Великодушие Сигизмунда состояло в обуздании мстительных друзей воеводы Сандомирского, которые пылали нетерпением сказать торжественно Василию, что «он не царь, а злодей и недостоин милосердия, изменив Димитрию, упоив стогны московские кровию благородных ляхов, обесчестив послов королевских, венчанную Марину, ее вельможного отца и в бедствии, в неволе дерзая быть гордым, упрямым как бы в посмеяние над судьбою»: упрек достохвальный для царя злополучного и несогласный с известием о мнимом уничижении его перед королем! Насытив глаза и сердце зрелищем лестным для народного самолюбия, послали Василия в Гостинский замок, близ Варшавы, где он через несколько месяцев (12 сентября 1612 г.) кончил жизнь бедственную, но не бесславную; где умерли и его братья, менее твердые в уничижении и в неволе. Чтобы увековечить свое торжество, Сигизмунд воздвигнул мраморный памятник над могилою Василия и князя Дмитрия в Варшаве, в предместий Краковском, в новой часовне у церкви Креста Господня, со следующею надписью: «Во славу Царя Царей, одержав победу в Клушине, заняв Москву, возвратив Смоленск Республике, пленив Великого князя Московского Василия с братом его, князем Дмитрием, главным воеводою российским, король Сигизмунд, по их смерти, велел здесь честно схоронить тела их, не забывая общей судьбы человеческой и в доказательство, что во дни его царствования не лишались погребения и враги, венценосцы беззаконные!» Во времена лучшие для России, в государствование Михаила, Польша должна была отдать ей кости Шуйских; во времена еще славнейшие, в государствование Петра Великого, отдала сему ревностному заступнику Августа II и другой памятник нашей незгоды: картину взятия Смоленска и Василиева позора в неволе, писанную искусным художником Долабеллою. Рукою могущества стерты знамения слабости!

=== Задание a ===
Ответьте по фрагменту о судьбе царя Василия:
(i) В какой замок отправили Василия?
(ii) Какая дата его смерти указана?
(iii) Какой художник написал картину взятия Смоленска?

=== Приведённый список ===
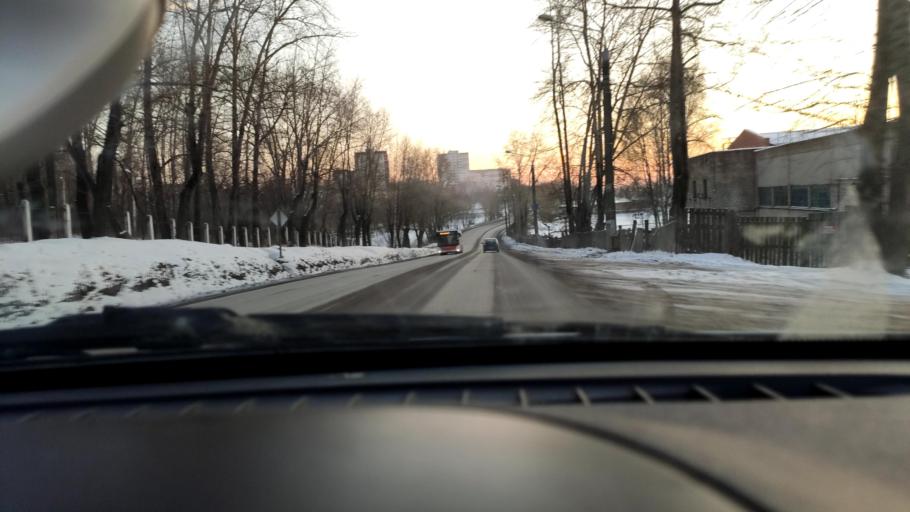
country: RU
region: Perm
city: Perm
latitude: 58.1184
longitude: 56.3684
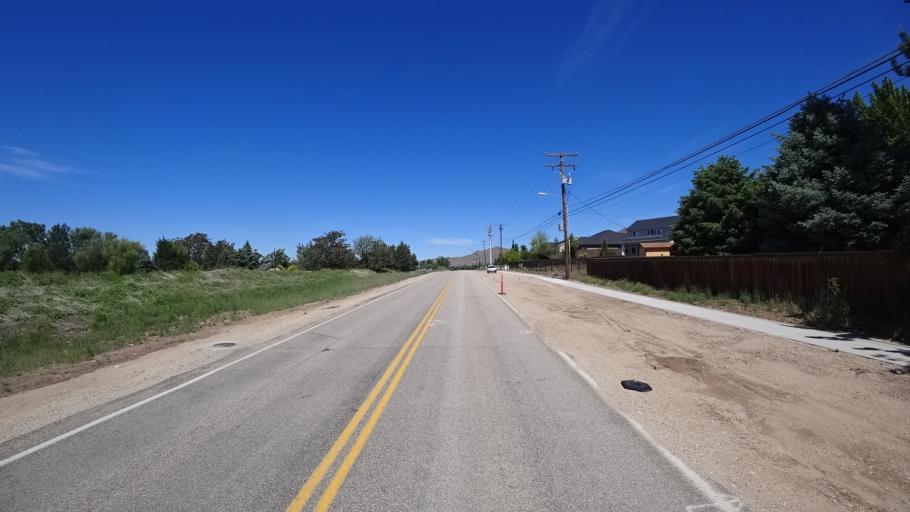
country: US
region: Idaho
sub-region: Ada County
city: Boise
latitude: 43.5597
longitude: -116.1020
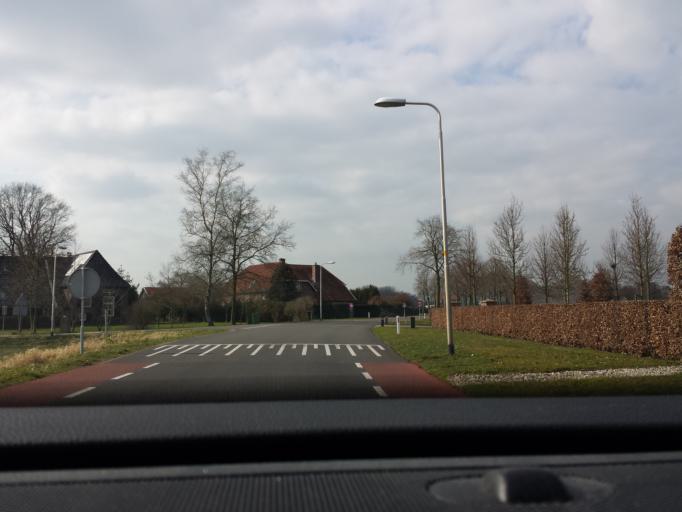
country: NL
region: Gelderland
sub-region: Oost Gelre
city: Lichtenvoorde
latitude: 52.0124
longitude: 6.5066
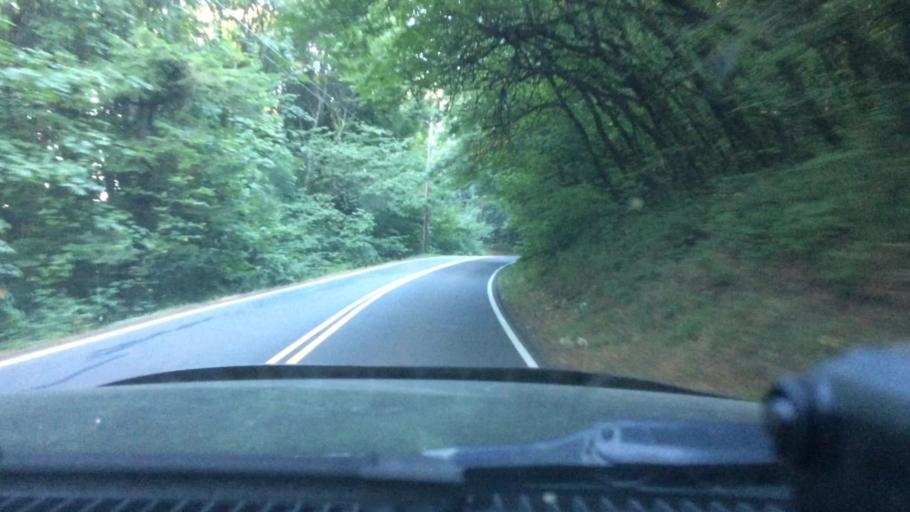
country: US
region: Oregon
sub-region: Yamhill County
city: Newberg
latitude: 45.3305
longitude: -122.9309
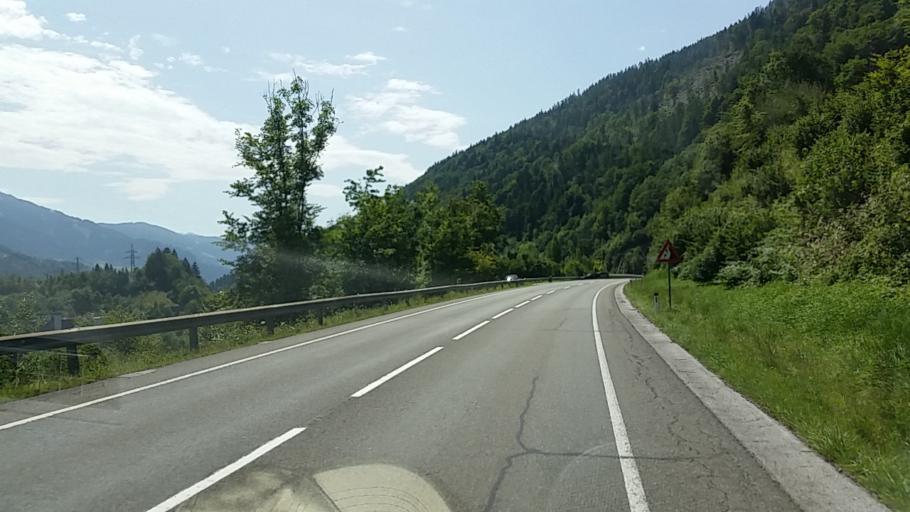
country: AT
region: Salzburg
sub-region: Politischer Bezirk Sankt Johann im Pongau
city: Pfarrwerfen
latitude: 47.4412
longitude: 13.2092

=== Задание b ===
Найдите в списке все строки со словом «country» и выпишите их. Регистр учитывается.

=== Ответ a ===
(i) В Гостинский замок близ Варшавы.
(ii) 12 сентября 1612 г.
(iii) Долабелла.

=== Ответ b ===
country: RU
country: US
country: NL
country: US
country: AT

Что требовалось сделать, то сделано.